Be Responsible
August 16, 2004

Hey you out there! Yes, YOU. You people who take your unwanted and pregnant cats, and sometimes dogs, and dump them in my neighborhood! Or other people's neighborhood thinking that some kind-hearted soul or old granny will take them in, feed them, and provide them with the happy home that YOU didn't want to give them. That they'll take care of the kittens that are coming, find them all families that want them, and then spay her--LIKE YOU DIDN'T, or just didn't want to spend the money for it--so she won't have anymore offspring.

In other words, take the responsibility for them that you didn't want to.

You think you are doing them a favor by putting them off in a nice neighborhood. You think, "Oh, they can hunt, they'll be able to fend for themselves." No they won't! They will be able to catch a spare mole or bird now and then but not often enough to keep their bellies full. And that's when they'll start digging in the trash. But there's small pickings there and spoiled food that will make them sick. They will die a slow and horrible death of starvation. How would you like to die that way? Wouldn't you rather die quick and fairly painless? But you don't think of that.

You be the one that spies them in your yard meowing in that disoriented way that they do. You be the one that sees them for several days and they look thinner and thinner till finally you can't stand it anymore and you call to them and they come running. You get out a bowl of cat food and water and they gulp it down so fast you think they're going to choke. But you wouldn't be the one doing that if a stray animal was dumped in your neighborhood because you have no heart for these poor lost souls.

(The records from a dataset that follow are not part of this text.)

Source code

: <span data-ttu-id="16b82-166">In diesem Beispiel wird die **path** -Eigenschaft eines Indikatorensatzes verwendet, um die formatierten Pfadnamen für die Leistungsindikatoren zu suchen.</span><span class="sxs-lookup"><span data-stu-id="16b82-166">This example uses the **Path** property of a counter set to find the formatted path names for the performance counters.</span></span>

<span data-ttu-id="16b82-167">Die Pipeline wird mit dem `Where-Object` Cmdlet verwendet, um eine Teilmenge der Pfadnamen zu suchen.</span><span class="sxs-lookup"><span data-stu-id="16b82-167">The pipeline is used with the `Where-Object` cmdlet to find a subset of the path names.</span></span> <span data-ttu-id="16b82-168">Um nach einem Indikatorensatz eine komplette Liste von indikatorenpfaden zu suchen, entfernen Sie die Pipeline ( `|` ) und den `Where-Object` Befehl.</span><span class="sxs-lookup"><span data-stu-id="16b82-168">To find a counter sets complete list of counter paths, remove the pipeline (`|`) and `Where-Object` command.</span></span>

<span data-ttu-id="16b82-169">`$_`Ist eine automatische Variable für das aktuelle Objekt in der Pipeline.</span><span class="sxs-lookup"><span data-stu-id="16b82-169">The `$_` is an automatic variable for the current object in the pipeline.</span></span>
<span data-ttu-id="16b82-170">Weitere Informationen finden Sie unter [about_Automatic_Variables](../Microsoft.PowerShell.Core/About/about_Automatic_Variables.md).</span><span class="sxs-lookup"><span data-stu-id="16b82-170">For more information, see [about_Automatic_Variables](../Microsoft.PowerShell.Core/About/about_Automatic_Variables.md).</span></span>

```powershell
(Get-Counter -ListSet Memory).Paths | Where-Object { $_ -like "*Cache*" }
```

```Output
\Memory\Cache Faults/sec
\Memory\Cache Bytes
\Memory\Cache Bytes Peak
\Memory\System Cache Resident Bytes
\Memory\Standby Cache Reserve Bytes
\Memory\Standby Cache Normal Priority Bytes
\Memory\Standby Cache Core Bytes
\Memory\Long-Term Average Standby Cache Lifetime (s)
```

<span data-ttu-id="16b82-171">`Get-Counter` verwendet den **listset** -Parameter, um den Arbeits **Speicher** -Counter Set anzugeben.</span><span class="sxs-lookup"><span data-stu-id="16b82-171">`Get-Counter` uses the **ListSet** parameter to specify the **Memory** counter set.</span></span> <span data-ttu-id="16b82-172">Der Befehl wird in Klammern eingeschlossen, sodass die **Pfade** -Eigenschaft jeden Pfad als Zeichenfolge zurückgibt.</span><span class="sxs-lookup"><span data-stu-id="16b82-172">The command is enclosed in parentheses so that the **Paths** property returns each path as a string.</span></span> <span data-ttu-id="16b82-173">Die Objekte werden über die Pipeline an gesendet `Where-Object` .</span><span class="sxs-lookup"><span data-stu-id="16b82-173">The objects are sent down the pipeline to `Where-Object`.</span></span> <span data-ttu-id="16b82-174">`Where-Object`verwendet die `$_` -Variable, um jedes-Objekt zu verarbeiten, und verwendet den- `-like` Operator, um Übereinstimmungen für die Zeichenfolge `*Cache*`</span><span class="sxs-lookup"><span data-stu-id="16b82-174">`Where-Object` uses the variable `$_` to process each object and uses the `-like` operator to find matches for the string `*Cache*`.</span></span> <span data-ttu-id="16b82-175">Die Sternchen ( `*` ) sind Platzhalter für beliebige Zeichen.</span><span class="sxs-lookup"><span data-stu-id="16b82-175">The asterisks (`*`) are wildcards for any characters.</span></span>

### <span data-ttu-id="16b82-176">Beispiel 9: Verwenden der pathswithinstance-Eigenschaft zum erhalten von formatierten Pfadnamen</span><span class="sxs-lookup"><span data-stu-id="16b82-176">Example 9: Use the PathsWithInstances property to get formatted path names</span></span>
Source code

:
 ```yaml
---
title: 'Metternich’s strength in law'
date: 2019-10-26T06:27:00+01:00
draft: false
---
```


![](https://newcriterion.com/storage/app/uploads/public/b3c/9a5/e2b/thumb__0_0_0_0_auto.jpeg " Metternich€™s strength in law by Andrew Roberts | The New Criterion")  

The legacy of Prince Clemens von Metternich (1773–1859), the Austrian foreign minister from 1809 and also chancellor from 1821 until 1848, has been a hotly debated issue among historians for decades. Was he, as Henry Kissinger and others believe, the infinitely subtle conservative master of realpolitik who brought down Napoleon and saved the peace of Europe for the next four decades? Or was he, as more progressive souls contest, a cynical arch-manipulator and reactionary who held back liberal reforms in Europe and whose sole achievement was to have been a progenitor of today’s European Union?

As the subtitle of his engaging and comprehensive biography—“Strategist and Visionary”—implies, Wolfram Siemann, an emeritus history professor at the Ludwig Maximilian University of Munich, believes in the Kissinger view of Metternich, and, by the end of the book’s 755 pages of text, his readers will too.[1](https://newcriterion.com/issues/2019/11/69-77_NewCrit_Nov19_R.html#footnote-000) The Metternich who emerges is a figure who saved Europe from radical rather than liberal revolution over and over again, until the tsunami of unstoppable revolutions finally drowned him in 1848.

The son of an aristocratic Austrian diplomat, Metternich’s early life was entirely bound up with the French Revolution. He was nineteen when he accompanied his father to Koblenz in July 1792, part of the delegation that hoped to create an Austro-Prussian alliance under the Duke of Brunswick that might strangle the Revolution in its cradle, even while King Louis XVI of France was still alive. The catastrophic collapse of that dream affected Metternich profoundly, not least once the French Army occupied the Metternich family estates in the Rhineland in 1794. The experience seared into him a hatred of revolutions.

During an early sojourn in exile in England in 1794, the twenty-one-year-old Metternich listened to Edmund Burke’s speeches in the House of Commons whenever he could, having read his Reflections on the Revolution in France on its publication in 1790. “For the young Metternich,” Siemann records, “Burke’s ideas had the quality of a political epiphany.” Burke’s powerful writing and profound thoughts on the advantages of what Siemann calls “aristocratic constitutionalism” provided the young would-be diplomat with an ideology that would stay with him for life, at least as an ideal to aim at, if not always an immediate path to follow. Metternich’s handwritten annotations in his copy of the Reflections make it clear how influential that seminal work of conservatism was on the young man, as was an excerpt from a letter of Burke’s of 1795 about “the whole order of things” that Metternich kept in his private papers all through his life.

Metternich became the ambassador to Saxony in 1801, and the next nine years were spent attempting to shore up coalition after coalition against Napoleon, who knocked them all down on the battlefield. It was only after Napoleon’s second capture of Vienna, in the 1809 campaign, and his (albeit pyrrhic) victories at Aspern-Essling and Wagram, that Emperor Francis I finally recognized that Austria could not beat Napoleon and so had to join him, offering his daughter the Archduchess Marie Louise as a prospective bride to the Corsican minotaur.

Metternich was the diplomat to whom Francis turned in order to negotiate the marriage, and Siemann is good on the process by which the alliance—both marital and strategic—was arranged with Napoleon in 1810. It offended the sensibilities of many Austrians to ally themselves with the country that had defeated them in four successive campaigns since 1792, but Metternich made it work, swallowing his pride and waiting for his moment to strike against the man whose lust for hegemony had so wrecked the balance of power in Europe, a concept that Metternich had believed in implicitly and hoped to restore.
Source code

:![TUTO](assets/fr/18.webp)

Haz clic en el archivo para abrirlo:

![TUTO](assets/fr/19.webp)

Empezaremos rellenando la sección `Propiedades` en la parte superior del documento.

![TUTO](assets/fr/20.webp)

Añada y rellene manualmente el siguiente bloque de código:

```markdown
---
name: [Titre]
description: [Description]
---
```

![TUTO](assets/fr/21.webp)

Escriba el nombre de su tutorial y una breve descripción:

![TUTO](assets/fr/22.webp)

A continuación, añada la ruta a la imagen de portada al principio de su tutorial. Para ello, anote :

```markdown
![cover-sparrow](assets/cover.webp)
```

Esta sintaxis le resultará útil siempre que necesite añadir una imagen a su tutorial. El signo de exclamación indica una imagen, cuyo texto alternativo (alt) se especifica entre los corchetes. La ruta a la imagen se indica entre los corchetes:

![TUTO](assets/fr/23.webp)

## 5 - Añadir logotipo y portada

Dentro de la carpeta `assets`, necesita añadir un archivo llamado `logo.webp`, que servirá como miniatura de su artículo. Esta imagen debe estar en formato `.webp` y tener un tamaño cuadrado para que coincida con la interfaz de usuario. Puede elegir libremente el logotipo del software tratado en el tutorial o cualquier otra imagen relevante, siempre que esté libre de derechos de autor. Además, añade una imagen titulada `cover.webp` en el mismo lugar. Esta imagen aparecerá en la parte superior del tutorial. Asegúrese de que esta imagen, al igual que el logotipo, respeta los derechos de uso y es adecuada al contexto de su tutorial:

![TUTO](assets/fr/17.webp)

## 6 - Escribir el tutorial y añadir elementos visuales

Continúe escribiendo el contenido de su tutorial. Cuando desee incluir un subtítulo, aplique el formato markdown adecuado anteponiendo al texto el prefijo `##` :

You be the one that tries to integrate them into your household that already has three cats and see how they get along. You clean up the cat pee when they rebel against using the cat box that three strange cats are already using meaning they've already claimed the territory. You try telling your three cats, that have roamed the house peacefully and unafraid for four years, that the new cat is adjusting and that's why she attacks them every time they turn they're back on her. You tell your large unassuming male cat that he really doesn't have to hide on top the furnace all day and all night. All he has to do is stand up to the new gal and don't let her intimidate him. Which is rather hard to do when she is fierce and ferocious and deadly serious about kicking him out of the house--and his two fellow housecats.

You be the one that foots the vet bill--but that's why you got rid of them in the first place because you thought you couldn't afford to take them to the vet--and get them shots and ear mite treatment and dewormed because you don't want your other cats getting infected by them.

You be the one that calls up fourteen no-kill shelters only to be told at each and every single one, "Sorry, we're full" and that you can be put on a waiting list, if you like. You be the one that makes that heartbreaking trip to the humane society where it is nowhere near humane because they kill them seventy-two hours after they get them. You be the one to ride with that unhappy cat that meows nonstop the whole time you're in the car because you are on your way to the killing place. You be the one that has to live with that last look you got of them as you handed them over to the worker at the "shelter." Let that scared, confused, and sad-eyed look haunt you. The look you couldn't see when you delivered them to my neighborhood in the dark of the night.

Yeah, I'm mad.

(In honor of Alice, who we just tried to add to our household but it didn't work out. I took no pictures of her because I couldn't stand to be reminded of her innocent face.)